Imagine you have built a website that solves mathematical equations. You receive an equation as input and calculate the solutions on your server and return them back. And your server runs on a machine that has 1GB RAM and a 2-cores CPU. And you get 100 requests per hour which your server is able to respond to within an acceptable time.
But suddenly your website gets popular in the academic circles and starts receiving 1000s of requests per hour. You notice a heavy slowdown of responses on your website and even some failed requests.
To fix this situation, you will need to scale your servers. There are two approaches to scaling your servers: Horizontal and Vertical
Vertical Scaling (or scaling up) means switching to a better machine or upgrading your current machine. That means you switch to a machine that has more resources like more RAM, more CPU Cores, more storage, and better networking hardware. So, upgrading your existing set of machines refers to vertical scaling.
But you can’t infinitely vertical scale your servers. With much more bulky machines, the chance of them getting shut down is more and there is also a physical limit on how large a single machine can be. Also, if this machine goes down, people will not be able to visit your website until the machine and your server boot up.

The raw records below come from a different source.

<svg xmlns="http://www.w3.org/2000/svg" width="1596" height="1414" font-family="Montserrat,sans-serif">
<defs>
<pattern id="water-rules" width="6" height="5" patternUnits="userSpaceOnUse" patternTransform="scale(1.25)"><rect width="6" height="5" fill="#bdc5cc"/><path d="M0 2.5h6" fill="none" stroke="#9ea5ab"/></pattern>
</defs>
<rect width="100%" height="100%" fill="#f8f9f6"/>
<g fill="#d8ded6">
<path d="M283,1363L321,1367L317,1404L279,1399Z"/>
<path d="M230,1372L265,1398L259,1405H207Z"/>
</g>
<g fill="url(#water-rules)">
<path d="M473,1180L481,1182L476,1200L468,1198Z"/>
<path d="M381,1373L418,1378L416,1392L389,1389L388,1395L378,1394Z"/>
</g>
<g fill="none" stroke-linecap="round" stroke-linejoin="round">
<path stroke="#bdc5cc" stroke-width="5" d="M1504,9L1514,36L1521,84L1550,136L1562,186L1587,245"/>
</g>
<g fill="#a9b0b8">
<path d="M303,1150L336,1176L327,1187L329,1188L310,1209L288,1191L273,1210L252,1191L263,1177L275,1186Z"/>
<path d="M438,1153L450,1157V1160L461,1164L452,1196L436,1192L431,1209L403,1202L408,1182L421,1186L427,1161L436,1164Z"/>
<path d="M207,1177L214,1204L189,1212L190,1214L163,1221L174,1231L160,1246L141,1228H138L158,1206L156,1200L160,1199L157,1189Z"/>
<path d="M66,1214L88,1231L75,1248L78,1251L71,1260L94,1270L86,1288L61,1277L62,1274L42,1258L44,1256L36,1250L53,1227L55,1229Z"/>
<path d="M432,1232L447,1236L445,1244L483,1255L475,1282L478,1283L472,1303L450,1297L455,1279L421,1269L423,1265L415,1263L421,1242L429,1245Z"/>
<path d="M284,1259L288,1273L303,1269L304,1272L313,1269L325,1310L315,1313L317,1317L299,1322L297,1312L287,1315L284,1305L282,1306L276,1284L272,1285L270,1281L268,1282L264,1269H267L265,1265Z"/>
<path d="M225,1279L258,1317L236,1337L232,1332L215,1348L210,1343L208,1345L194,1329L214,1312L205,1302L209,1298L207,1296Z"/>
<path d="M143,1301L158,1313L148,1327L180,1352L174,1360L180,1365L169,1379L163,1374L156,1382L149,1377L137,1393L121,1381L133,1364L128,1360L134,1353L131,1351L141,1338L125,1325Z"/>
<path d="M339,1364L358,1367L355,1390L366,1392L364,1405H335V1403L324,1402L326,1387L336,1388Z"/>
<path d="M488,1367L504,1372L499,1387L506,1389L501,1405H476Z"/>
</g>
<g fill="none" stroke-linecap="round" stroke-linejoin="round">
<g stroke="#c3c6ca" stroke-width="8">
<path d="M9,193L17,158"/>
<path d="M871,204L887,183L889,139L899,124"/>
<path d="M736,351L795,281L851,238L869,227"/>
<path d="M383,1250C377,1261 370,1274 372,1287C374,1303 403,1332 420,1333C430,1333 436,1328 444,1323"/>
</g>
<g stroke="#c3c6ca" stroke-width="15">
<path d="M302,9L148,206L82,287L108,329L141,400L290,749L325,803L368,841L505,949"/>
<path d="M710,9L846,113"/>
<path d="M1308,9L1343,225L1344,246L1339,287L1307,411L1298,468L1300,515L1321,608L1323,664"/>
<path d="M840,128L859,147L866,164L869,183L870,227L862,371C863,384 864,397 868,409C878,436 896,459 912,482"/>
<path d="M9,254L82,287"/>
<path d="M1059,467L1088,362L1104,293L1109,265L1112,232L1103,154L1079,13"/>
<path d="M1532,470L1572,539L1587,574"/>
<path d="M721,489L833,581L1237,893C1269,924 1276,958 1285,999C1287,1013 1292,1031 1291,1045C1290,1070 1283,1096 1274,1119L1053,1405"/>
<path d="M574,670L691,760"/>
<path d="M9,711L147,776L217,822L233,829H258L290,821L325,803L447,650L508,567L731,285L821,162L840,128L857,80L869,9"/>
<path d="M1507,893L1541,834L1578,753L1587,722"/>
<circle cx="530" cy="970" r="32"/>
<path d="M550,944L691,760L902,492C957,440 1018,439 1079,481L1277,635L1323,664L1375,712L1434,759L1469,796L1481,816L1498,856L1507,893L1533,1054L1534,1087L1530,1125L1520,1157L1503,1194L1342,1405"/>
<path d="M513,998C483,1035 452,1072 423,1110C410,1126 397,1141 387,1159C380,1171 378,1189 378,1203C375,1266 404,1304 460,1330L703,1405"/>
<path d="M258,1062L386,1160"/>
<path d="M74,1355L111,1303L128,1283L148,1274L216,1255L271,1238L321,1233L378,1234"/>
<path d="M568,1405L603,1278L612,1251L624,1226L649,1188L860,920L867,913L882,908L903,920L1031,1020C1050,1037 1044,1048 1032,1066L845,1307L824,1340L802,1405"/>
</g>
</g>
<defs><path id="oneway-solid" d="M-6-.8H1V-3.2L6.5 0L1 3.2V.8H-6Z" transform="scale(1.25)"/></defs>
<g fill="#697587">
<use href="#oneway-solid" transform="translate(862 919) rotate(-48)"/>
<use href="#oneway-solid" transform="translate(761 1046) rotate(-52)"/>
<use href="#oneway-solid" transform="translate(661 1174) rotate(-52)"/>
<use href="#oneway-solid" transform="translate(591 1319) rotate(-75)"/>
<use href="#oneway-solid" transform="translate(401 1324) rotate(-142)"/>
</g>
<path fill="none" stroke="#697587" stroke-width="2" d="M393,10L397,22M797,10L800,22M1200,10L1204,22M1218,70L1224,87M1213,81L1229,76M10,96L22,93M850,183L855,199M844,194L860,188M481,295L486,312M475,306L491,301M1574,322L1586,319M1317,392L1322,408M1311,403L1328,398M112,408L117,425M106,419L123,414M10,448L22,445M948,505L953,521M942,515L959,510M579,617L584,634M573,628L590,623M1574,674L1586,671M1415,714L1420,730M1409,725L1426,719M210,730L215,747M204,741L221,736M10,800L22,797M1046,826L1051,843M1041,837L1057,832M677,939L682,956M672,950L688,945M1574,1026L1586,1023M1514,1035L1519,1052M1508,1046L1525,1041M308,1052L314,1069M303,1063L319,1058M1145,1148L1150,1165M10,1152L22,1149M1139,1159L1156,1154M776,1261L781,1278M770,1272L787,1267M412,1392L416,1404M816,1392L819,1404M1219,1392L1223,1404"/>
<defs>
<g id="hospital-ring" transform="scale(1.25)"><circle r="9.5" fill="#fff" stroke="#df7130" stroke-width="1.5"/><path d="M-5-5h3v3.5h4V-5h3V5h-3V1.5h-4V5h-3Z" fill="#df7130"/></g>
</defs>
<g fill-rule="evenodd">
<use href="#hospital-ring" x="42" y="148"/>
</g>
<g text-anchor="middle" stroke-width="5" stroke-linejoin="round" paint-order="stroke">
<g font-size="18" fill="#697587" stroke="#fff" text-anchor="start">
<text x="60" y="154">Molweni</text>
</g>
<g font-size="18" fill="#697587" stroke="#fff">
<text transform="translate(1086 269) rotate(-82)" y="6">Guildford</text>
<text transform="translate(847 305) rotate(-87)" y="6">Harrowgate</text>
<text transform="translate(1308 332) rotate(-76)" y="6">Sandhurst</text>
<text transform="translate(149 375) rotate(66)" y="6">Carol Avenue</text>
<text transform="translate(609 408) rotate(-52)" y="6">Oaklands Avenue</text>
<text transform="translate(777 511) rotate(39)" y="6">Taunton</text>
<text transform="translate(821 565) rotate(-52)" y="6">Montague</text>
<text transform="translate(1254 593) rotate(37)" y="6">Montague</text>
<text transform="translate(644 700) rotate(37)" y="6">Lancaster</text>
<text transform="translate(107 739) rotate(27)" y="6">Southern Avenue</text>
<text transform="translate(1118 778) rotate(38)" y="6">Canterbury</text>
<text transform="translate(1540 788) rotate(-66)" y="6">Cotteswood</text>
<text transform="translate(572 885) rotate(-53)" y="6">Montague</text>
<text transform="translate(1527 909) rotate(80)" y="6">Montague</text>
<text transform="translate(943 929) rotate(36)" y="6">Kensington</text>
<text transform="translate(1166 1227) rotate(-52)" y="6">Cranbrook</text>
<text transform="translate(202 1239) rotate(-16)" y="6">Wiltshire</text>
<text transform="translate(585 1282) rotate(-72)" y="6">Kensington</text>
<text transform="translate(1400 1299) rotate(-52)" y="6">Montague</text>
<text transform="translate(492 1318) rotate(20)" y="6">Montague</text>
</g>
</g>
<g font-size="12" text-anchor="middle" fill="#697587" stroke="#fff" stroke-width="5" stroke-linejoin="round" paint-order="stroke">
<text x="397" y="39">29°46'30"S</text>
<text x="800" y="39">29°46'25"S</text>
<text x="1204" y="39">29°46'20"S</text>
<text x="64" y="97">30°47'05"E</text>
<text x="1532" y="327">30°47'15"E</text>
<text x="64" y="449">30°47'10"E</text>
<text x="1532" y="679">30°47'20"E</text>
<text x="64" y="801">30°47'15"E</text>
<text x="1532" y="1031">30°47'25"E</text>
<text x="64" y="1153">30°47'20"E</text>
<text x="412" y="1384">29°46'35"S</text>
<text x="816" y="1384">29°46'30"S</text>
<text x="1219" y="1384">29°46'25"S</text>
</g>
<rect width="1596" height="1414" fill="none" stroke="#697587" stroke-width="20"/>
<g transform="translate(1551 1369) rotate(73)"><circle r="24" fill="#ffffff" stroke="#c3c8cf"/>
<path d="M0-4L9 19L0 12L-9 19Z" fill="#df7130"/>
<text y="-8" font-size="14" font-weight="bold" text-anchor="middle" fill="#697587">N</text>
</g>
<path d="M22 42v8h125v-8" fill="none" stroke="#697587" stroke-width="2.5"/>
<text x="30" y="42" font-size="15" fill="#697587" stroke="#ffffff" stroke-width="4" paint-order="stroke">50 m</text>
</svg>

To fix this, we have the horizontal scaling (or scaling out) approach. We create a pool of machines with the same configuration and then distribute incoming requests to them. Even if one of the machines goes down, the load can be distributed over to the remaining machines. This takes care of the single point of failure issue.
In practice, we use both horizontal and vertical scaling. Tools like Kubernetes, AWS ASG, and AWS LB allow us to manage horizontal and vertical scaling with ease.